My advice to you is to research the Neurodiversity paradigm and movement. It's not a magic wand, it won't bring you all the support services that you need that don't exist, but it will help you accept your child and change your attitude.

I have achieved so much with no help and very little support. Nothing has been handed to me on a plate and I have had to fight for every little thing. But I am happy and successful and my little boy is happy and thriving and doing well in his school. I would not change a single thing about either of us, and I would not change my lovely helpful, empathetic allistic daughter either.

I wish you all the best, but please lose the anti autism attitude. It won't help you, your child or anyone else.

anxiousmumtobe33 · 05/03/2018 13:50

Should've said in earlier post, YANBU, it's overwhelming.

Etherized · 05/03/2018 13:52

You can love and accept your child whoever they are.

But it’s a bit difficult to do that when they despise themselves.

Oh, and it doesn’t get better. Sorry.

OP posts:
manicinsomniac · 05/03/2018 13:54

YABU

YANBU to wish that your child didn't have autism.

But some people like being autistic so it is unfair and potentially insulting to them to say you wish it didn't exist. Especially if somebody has a tendency to take things more literally than others would.

MysticFlyTrap · 05/03/2018 13:55

In some respects i understand you, particulary with severe autism but i quite like my autistic daughters quirks even with her behaviour and lack of sleep but i guess she is middle of the spectrum so that's okay for me to say. Some days are real hard but i wouldn't change her, without autism she wouldn't be the same

HangtheblessedDJ · 05/03/2018 13:57

Oh etherized that sounds so tough.
Do you want to say more?

TheSconeOfStone · 05/03/2018 13:57

YANBU, but I hope my 10 year old will survive adolescence and become a happy adult who no longer hates herself. She may even recognise herself as the unique and precious individual she is and I can say YABU.

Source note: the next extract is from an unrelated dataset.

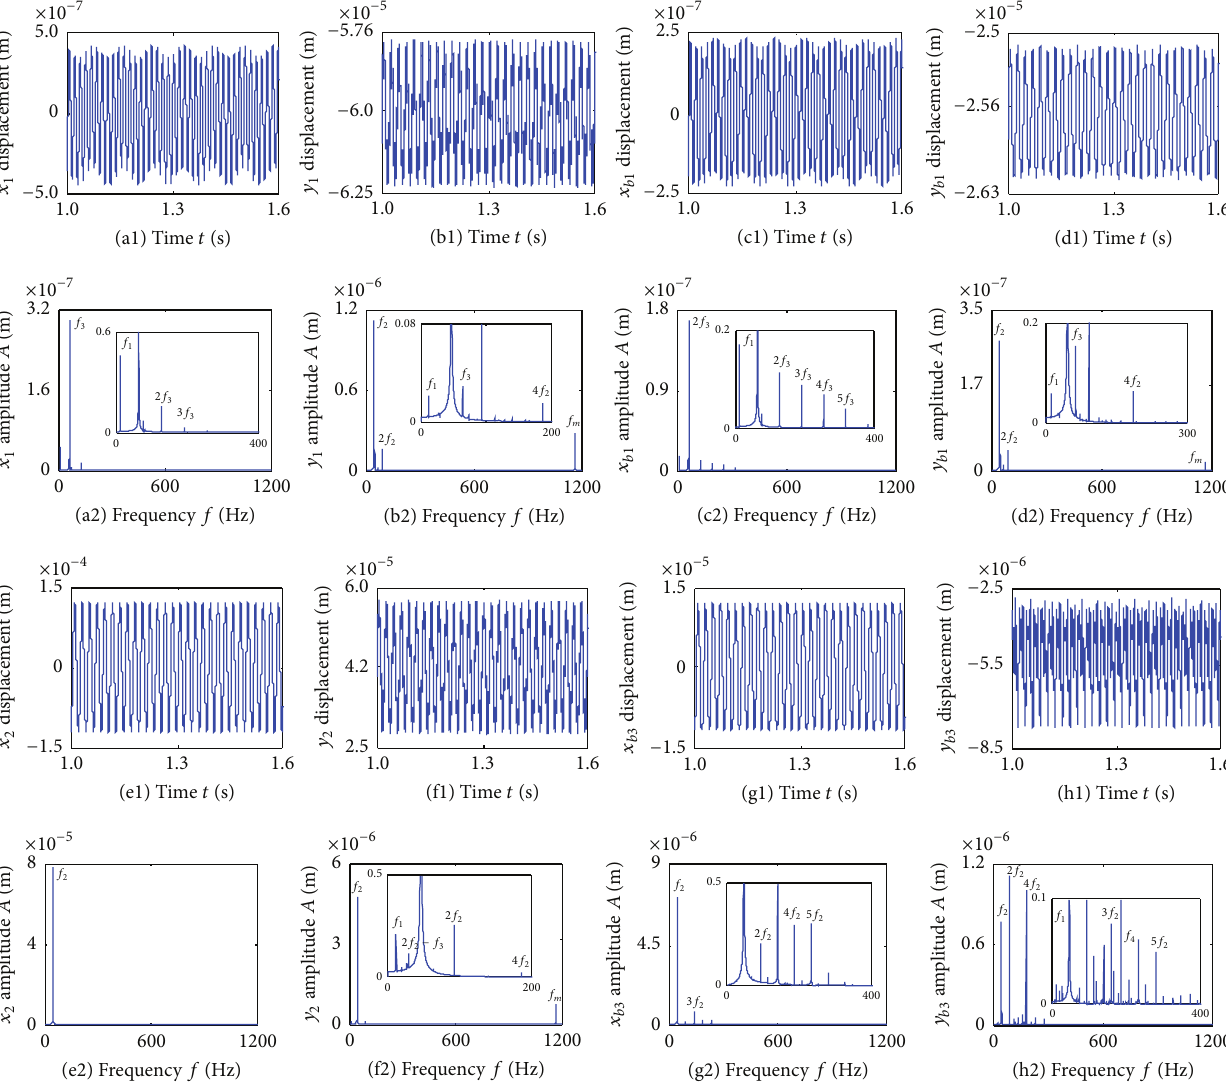
fluctuation trend is almost invariant. For the driving gear, the vibration amplitude in 𝑦 -direction is obviously higher than that in 𝑥 -direction. It also can be found from the 3D frequency spectrum that the variable stiffness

FranticallyPeaceful · 05/03/2018 13:58

@Etherized all we can do is help them accept themselves rather than saying you wish their brain doesn’t exist.
And it does get better, and easier. You need to surround yourself and whoever it is who has autism needs to surround theirselves with people who are positive role models

Try twitter, seriously. Connect with people going through the same thing that aren’t in the Mumsnet bitch bubble. It will help you focus on the good things, and there are a lot

TheSconeOfStone · 05/03/2018 13:58

Without autism my daughter wouldn't be who she is now. But we wouldn't know any different and we wouldn't be dealing with all the shit we are currently going through.

ASimpleLampoon · 05/03/2018 14:00

This reply has been deleted

Message deleted by MNHQ. Here's a link to our Talk Guidelines.

Etherized · 05/03/2018 14:02

My poor child, indeed.

OP posts:
ProudAS · 05/03/2018 14:05

Without autism we almost certainly wouldn't have this modern technology but it can be rubbish to live with at times.

MissDuke · 05/03/2018 14:06

OP please hide this thread and look elsewhere for support. I learned long ago that MN is not the place for SN support, sadly.

HangtheblessedDJ · 05/03/2018 14:19

Etherized you sound so sad and ground down by your situation. Is there anyone helping you?